Machikata Station (町方駅, Machikata-eki) is a railway station in the city of Aisai, Aichi Prefecture, Japan, operated by Meitetsu.

==Lines==
Machikata Station is served by the Meitetsu Bisai Line, and is located 9.6 kilometers from the starting point of the line at .

==Station layout==
The station has two opposed side platforms connected by an underground passage. The station has automated ticket machines, Manaca automated turnstiles and is unattended.

===Platforms===

| 1 | ■ Bisai Line | for Tsushima |
| 2 | ■ Bisai Line | for Morikami and Meitetsu-Ichinomiya |

==Adjacent stations==

| « |  | Service | » |  |
Nagoya Railroad
Bisai Line
| Tsushima |  | - | Rokuwa |  |

== Station history==
Machikata Station was opened on October 1, 1924 as Kanehira Station (兼平駅, Kanehira-eki) on the privately held Bisai Railroad, which was purchased by Meitetsu on August 1, 1925 becoming the Meitetsu Bisai Line. The station was closed in 1944, and reopened in 1956 under its present name. The platforms were reconstructed in 1974 and rearranged into their present configuration in 2004.

Record excerpts:
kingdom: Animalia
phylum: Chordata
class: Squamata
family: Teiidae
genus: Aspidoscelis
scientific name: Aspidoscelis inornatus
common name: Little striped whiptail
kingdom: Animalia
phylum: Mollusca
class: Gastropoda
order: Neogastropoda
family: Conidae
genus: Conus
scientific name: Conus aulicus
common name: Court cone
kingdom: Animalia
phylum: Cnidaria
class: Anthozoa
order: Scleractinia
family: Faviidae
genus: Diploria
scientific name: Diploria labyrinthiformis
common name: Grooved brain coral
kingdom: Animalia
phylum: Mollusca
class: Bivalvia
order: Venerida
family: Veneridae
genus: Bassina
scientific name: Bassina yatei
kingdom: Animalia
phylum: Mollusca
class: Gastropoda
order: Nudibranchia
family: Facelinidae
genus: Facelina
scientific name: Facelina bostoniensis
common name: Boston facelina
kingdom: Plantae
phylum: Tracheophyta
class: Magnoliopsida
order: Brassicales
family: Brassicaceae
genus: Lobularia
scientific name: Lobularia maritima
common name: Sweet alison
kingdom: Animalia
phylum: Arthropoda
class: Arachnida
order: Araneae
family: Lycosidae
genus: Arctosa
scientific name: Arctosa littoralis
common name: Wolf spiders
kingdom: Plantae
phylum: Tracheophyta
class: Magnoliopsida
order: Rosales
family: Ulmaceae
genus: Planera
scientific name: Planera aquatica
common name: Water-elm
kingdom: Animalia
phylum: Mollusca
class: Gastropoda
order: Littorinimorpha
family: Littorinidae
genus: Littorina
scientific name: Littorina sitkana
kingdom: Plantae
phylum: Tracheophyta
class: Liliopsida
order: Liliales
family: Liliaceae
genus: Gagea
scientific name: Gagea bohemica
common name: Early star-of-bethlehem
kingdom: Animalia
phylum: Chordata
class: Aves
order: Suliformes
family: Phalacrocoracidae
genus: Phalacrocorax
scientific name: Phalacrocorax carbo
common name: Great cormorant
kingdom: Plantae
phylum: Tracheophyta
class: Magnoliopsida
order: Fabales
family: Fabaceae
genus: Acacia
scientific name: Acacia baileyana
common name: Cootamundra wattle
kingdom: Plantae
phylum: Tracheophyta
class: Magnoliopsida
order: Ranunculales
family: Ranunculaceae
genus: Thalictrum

What you are asked to do: Can you transcribe the section of the Machikata Station text that opens with the words containing "Machikata Station (町方駅, Machikata-eki)" and closes with "the line at ."? You won't need the data.

Answer section:
Machikata Station (町方駅, Machikata-eki) is a railway station in the city of Aisai, Aichi Prefecture, Japan, operated by Meitetsu.

==Lines==
Machikata Station is served by the Meitetsu Bisai Line, and is located 9.6 kilometers from the starting point of the line at .